### What to work on
Exactly as written, output each of the entries below.

──────── Given data ────────

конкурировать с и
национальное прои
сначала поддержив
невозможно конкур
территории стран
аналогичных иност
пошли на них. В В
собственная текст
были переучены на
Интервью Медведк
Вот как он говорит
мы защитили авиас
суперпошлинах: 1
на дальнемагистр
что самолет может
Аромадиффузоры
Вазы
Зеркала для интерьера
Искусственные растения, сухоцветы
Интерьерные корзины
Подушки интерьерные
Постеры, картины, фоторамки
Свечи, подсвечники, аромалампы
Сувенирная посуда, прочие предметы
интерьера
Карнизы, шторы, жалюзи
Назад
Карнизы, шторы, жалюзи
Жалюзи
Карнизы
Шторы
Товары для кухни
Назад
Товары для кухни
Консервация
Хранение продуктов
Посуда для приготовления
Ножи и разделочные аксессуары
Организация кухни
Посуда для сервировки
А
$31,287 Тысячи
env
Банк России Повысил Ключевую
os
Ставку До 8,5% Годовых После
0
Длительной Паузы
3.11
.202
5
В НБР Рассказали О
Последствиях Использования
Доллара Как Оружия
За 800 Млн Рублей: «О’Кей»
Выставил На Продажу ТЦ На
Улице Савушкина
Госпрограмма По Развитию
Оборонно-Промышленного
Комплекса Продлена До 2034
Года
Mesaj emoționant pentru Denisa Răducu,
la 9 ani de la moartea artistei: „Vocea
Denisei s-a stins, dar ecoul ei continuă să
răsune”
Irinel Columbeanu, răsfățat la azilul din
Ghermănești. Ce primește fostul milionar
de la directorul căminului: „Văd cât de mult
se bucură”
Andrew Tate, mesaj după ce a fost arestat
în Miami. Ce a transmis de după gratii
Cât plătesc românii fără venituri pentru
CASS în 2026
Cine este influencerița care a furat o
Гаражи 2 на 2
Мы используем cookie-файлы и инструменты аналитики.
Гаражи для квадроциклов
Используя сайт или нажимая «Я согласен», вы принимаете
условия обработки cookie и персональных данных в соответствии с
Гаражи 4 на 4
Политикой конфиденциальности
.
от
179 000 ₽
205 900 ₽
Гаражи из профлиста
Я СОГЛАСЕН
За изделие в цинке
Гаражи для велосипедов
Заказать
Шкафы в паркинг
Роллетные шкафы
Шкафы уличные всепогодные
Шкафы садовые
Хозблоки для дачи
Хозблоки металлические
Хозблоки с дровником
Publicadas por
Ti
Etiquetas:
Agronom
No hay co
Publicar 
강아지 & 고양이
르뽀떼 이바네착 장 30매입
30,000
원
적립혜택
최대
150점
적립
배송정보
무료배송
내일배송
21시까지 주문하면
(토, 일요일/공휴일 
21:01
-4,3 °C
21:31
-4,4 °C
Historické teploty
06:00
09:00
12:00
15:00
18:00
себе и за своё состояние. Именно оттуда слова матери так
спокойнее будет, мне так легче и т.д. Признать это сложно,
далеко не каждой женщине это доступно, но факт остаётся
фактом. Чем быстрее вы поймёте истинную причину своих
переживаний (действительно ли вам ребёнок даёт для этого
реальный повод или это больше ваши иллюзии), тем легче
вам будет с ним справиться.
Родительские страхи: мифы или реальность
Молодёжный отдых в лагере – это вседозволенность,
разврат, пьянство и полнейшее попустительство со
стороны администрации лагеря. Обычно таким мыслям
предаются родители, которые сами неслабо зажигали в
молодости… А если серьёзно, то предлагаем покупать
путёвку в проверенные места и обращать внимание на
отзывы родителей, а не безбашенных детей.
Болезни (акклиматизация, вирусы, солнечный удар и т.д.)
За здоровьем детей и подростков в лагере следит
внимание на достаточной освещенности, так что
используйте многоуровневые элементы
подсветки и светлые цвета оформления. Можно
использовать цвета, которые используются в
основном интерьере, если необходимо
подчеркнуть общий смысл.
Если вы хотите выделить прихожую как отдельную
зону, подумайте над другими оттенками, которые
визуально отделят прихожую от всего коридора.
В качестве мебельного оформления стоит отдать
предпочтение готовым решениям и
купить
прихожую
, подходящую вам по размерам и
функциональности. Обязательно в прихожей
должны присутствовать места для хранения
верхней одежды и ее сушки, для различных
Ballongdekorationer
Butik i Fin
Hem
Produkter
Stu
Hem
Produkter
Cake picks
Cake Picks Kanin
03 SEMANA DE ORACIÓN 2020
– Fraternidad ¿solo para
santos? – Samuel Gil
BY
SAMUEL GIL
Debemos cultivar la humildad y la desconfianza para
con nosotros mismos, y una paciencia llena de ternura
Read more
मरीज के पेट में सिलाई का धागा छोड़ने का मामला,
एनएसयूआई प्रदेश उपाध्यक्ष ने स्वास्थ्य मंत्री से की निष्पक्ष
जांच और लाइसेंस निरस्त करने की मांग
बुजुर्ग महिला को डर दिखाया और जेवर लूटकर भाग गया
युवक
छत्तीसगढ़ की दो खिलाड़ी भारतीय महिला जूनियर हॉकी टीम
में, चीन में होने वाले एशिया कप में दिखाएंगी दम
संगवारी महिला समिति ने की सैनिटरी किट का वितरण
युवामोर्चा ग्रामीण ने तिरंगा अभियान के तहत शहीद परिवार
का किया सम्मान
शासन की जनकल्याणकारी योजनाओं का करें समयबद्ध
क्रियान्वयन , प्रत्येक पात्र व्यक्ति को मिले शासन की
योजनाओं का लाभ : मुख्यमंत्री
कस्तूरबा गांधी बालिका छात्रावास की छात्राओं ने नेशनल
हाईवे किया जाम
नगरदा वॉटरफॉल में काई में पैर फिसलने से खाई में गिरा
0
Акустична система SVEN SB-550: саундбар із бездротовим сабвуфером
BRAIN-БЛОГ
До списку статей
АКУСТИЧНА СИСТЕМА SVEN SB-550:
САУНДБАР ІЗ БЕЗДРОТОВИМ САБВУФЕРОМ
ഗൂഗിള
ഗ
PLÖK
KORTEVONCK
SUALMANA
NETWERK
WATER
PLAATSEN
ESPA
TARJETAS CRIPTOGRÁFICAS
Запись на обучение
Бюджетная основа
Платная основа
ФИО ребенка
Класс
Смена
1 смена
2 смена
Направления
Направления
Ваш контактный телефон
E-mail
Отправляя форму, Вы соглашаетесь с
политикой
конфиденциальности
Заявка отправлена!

────────

### Written answer
конкурировать с и
национальное прои
сначала поддержив
невозможно конкур
территории стран
аналогичных иност
пошли на них. В В
собственная текст
были переучены на
Интервью Медведк
Вот как он говорит
мы защитили авиас
суперпошлинах: 1
на дальнемагистр
что самолет может
Аромадиффузоры
Вазы
Зеркала для интерьера
Искусственные растения, сухоцветы
Интерьерные корзины
Подушки интерьерные
Постеры, картины, фоторамки
Свечи, подсвечники, аромалампы
Сувенирная посуда, прочие предметы
интерьера
Карнизы, шторы, жалюзи
Назад
Карнизы, шторы, жалюзи
Жалюзи
Карнизы
Шторы
Товары для кухни
Назад
Товары для кухни
Консервация
Хранение продуктов
Посуда для приготовления
Ножи и разделочные аксессуары
Организация кухни
Посуда для сервировки
А
$31,287 Тысячи
env
Банк России Повысил Ключевую
os
Ставку До 8,5% Годовых После
0
Длительной Паузы
3.11
.202
5
В НБР Рассказали О
Последствиях Использования
Доллара Как Оружия
За 800 Млн Рублей: «О’Кей»
Выставил На Продажу ТЦ На
Улице Савушкина
Госпрограмма По Развитию
Оборонно-Промышленного
Комплекса Продлена До 2034
Года
Mesaj emoționant pentru Denisa Răducu,
la 9 ani de la moartea artistei: „Vocea
Denisei s-a stins, dar ecoul ei continuă să
răsune”
Irinel Columbeanu, răsfățat la azilul din
Ghermănești. Ce primește fostul milionar
de la directorul căminului: „Văd cât de mult
se bucură”
Andrew Tate, mesaj după ce a fost arestat
în Miami. Ce a transmis de după gratii
Cât plătesc românii fără venituri pentru
CASS în 2026
Cine este influencerița care a furat o
Гаражи 2 на 2
Мы используем cookie-файлы и инструменты аналитики.
Гаражи для квадроциклов
Используя сайт или нажимая «Я согласен», вы принимаете
условия обработки cookie и персональных данных в соответствии с
Гаражи 4 на 4
Политикой конфиденциальности
.
от
179 000 ₽
205 900 ₽
Гаражи из профлиста
Я СОГЛАСЕН
За изделие в цинке
Гаражи для велосипедов
Заказать
Шкафы в паркинг
Роллетные шкафы
Шкафы уличные всепогодные
Шкафы садовые
Хозблоки для дачи
Хозблоки металлические
Хозблоки с дровником
Publicadas por
Ti
Etiquetas:
Agronom
No hay co
Publicar 
강아지 & 고양이
르뽀떼 이바네착 장 30매입
30,000
원
적립혜택
최대
150점
적립
배송정보
무료배송
내일배송
21시까지 주문하면
(토, 일요일/공휴일 
21:01
-4,3 °C
21:31
-4,4 °C
Historické teploty
06:00
09:00
12:00
15:00
18:00
себе и за своё состояние. Именно оттуда слова матери так
спокойнее будет, мне так легче и т.д. Признать это сложно,
далеко не каждой женщине это доступно, но факт остаётся
фактом. Чем быстрее вы поймёте истинную причину своих
переживаний (действительно ли вам ребёнок даёт для этого
реальный повод или это больше ваши иллюзии), тем легче
вам будет с ним справиться.
Родительские страхи: мифы или реальность
Молодёжный отдых в лагере – это вседозволенность,
разврат, пьянство и полнейшее попустительство со
стороны администрации лагеря. Обычно таким мыслям
предаются родители, которые сами неслабо зажигали в
молодости… А если серьёзно, то предлагаем покупать
путёвку в проверенные места и обращать внимание на
отзывы родителей, а не безбашенных детей.
Болезни (акклиматизация, вирусы, солнечный удар и т.д.)
За здоровьем детей и подростков в лагере следит
внимание на достаточной освещенности, так что
используйте многоуровневые элементы
подсветки и светлые цвета оформления. Можно
использовать цвета, которые используются в
основном интерьере, если необходимо
подчеркнуть общий смысл.
Если вы хотите выделить прихожую как отдельную
зону, подумайте над другими оттенками, которые
визуально отделят прихожую от всего коридора.
В качестве мебельного оформления стоит отдать
предпочтение готовым решениям и
купить
прихожую
, подходящую вам по размерам и
функциональности. Обязательно в прихожей
должны присутствовать места для хранения
верхней одежды и ее сушки, для различных
Ballongdekorationer
Butik i Fin
Hem
Produkter
Stu
Hem
Produkter
Cake picks
Cake Picks Kanin
03 SEMANA DE ORACIÓN 2020
– Fraternidad ¿solo para
santos? – Samuel Gil
BY
SAMUEL GIL
Debemos cultivar la humildad y la desconfianza para
con nosotros mismos, y una paciencia llena de ternura
Read more
मरीज के पेट में सिलाई का धागा छोड़ने का मामला,
एनएसयूआई प्रदेश उपाध्यक्ष ने स्वास्थ्य मंत्री से की निष्पक्ष
जांच और लाइसेंस निरस्त करने की मांग
बुजुर्ग महिला को डर दिखाया और जेवर लूटकर भाग गया
युवक
छत्तीसगढ़ की दो खिलाड़ी भारतीय महिला जूनियर हॉकी टीम
में, चीन में होने वाले एशिया कप में दिखाएंगी दम
संगवारी महिला समिति ने की सैनिटरी किट का वितरण
युवामोर्चा ग्रामीण ने तिरंगा अभियान के तहत शहीद परिवार
का किया सम्मान
शासन की जनकल्याणकारी योजनाओं का करें समयबद्ध
क्रियान्वयन , प्रत्येक पात्र व्यक्ति को मिले शासन की
योजनाओं का लाभ : मुख्यमंत्री
कस्तूरबा गांधी बालिका छात्रावास की छात्राओं ने नेशनल
हाईवे किया जाम
नगरदा वॉटरफॉल में काई में पैर फिसलने से खाई में गिरा
0
Акустична система SVEN SB-550: саундбар із бездротовим сабвуфером
BRAIN-БЛОГ
До списку статей
АКУСТИЧНА СИСТЕМА SVEN SB-550:
САУНДБАР ІЗ БЕЗДРОТОВИМ САБВУФЕРОМ
ഗൂഗിള
ഗ
PLÖK
KORTEVONCK
SUALMANA
NETWERK
WATER
PLAATSEN
ESPA
TARJETAS CRIPTOGRÁFICAS
Запись на обучение
Бюджетная основа
Платная основа
ФИО ребенка
Класс
Смена
1 смена
2 смена
Направления
Направления
Ваш контактный телефон
E-mail
Отправляя форму, Вы соглашаетесь с
политикой
конфиденциальности
Заявка отправлена!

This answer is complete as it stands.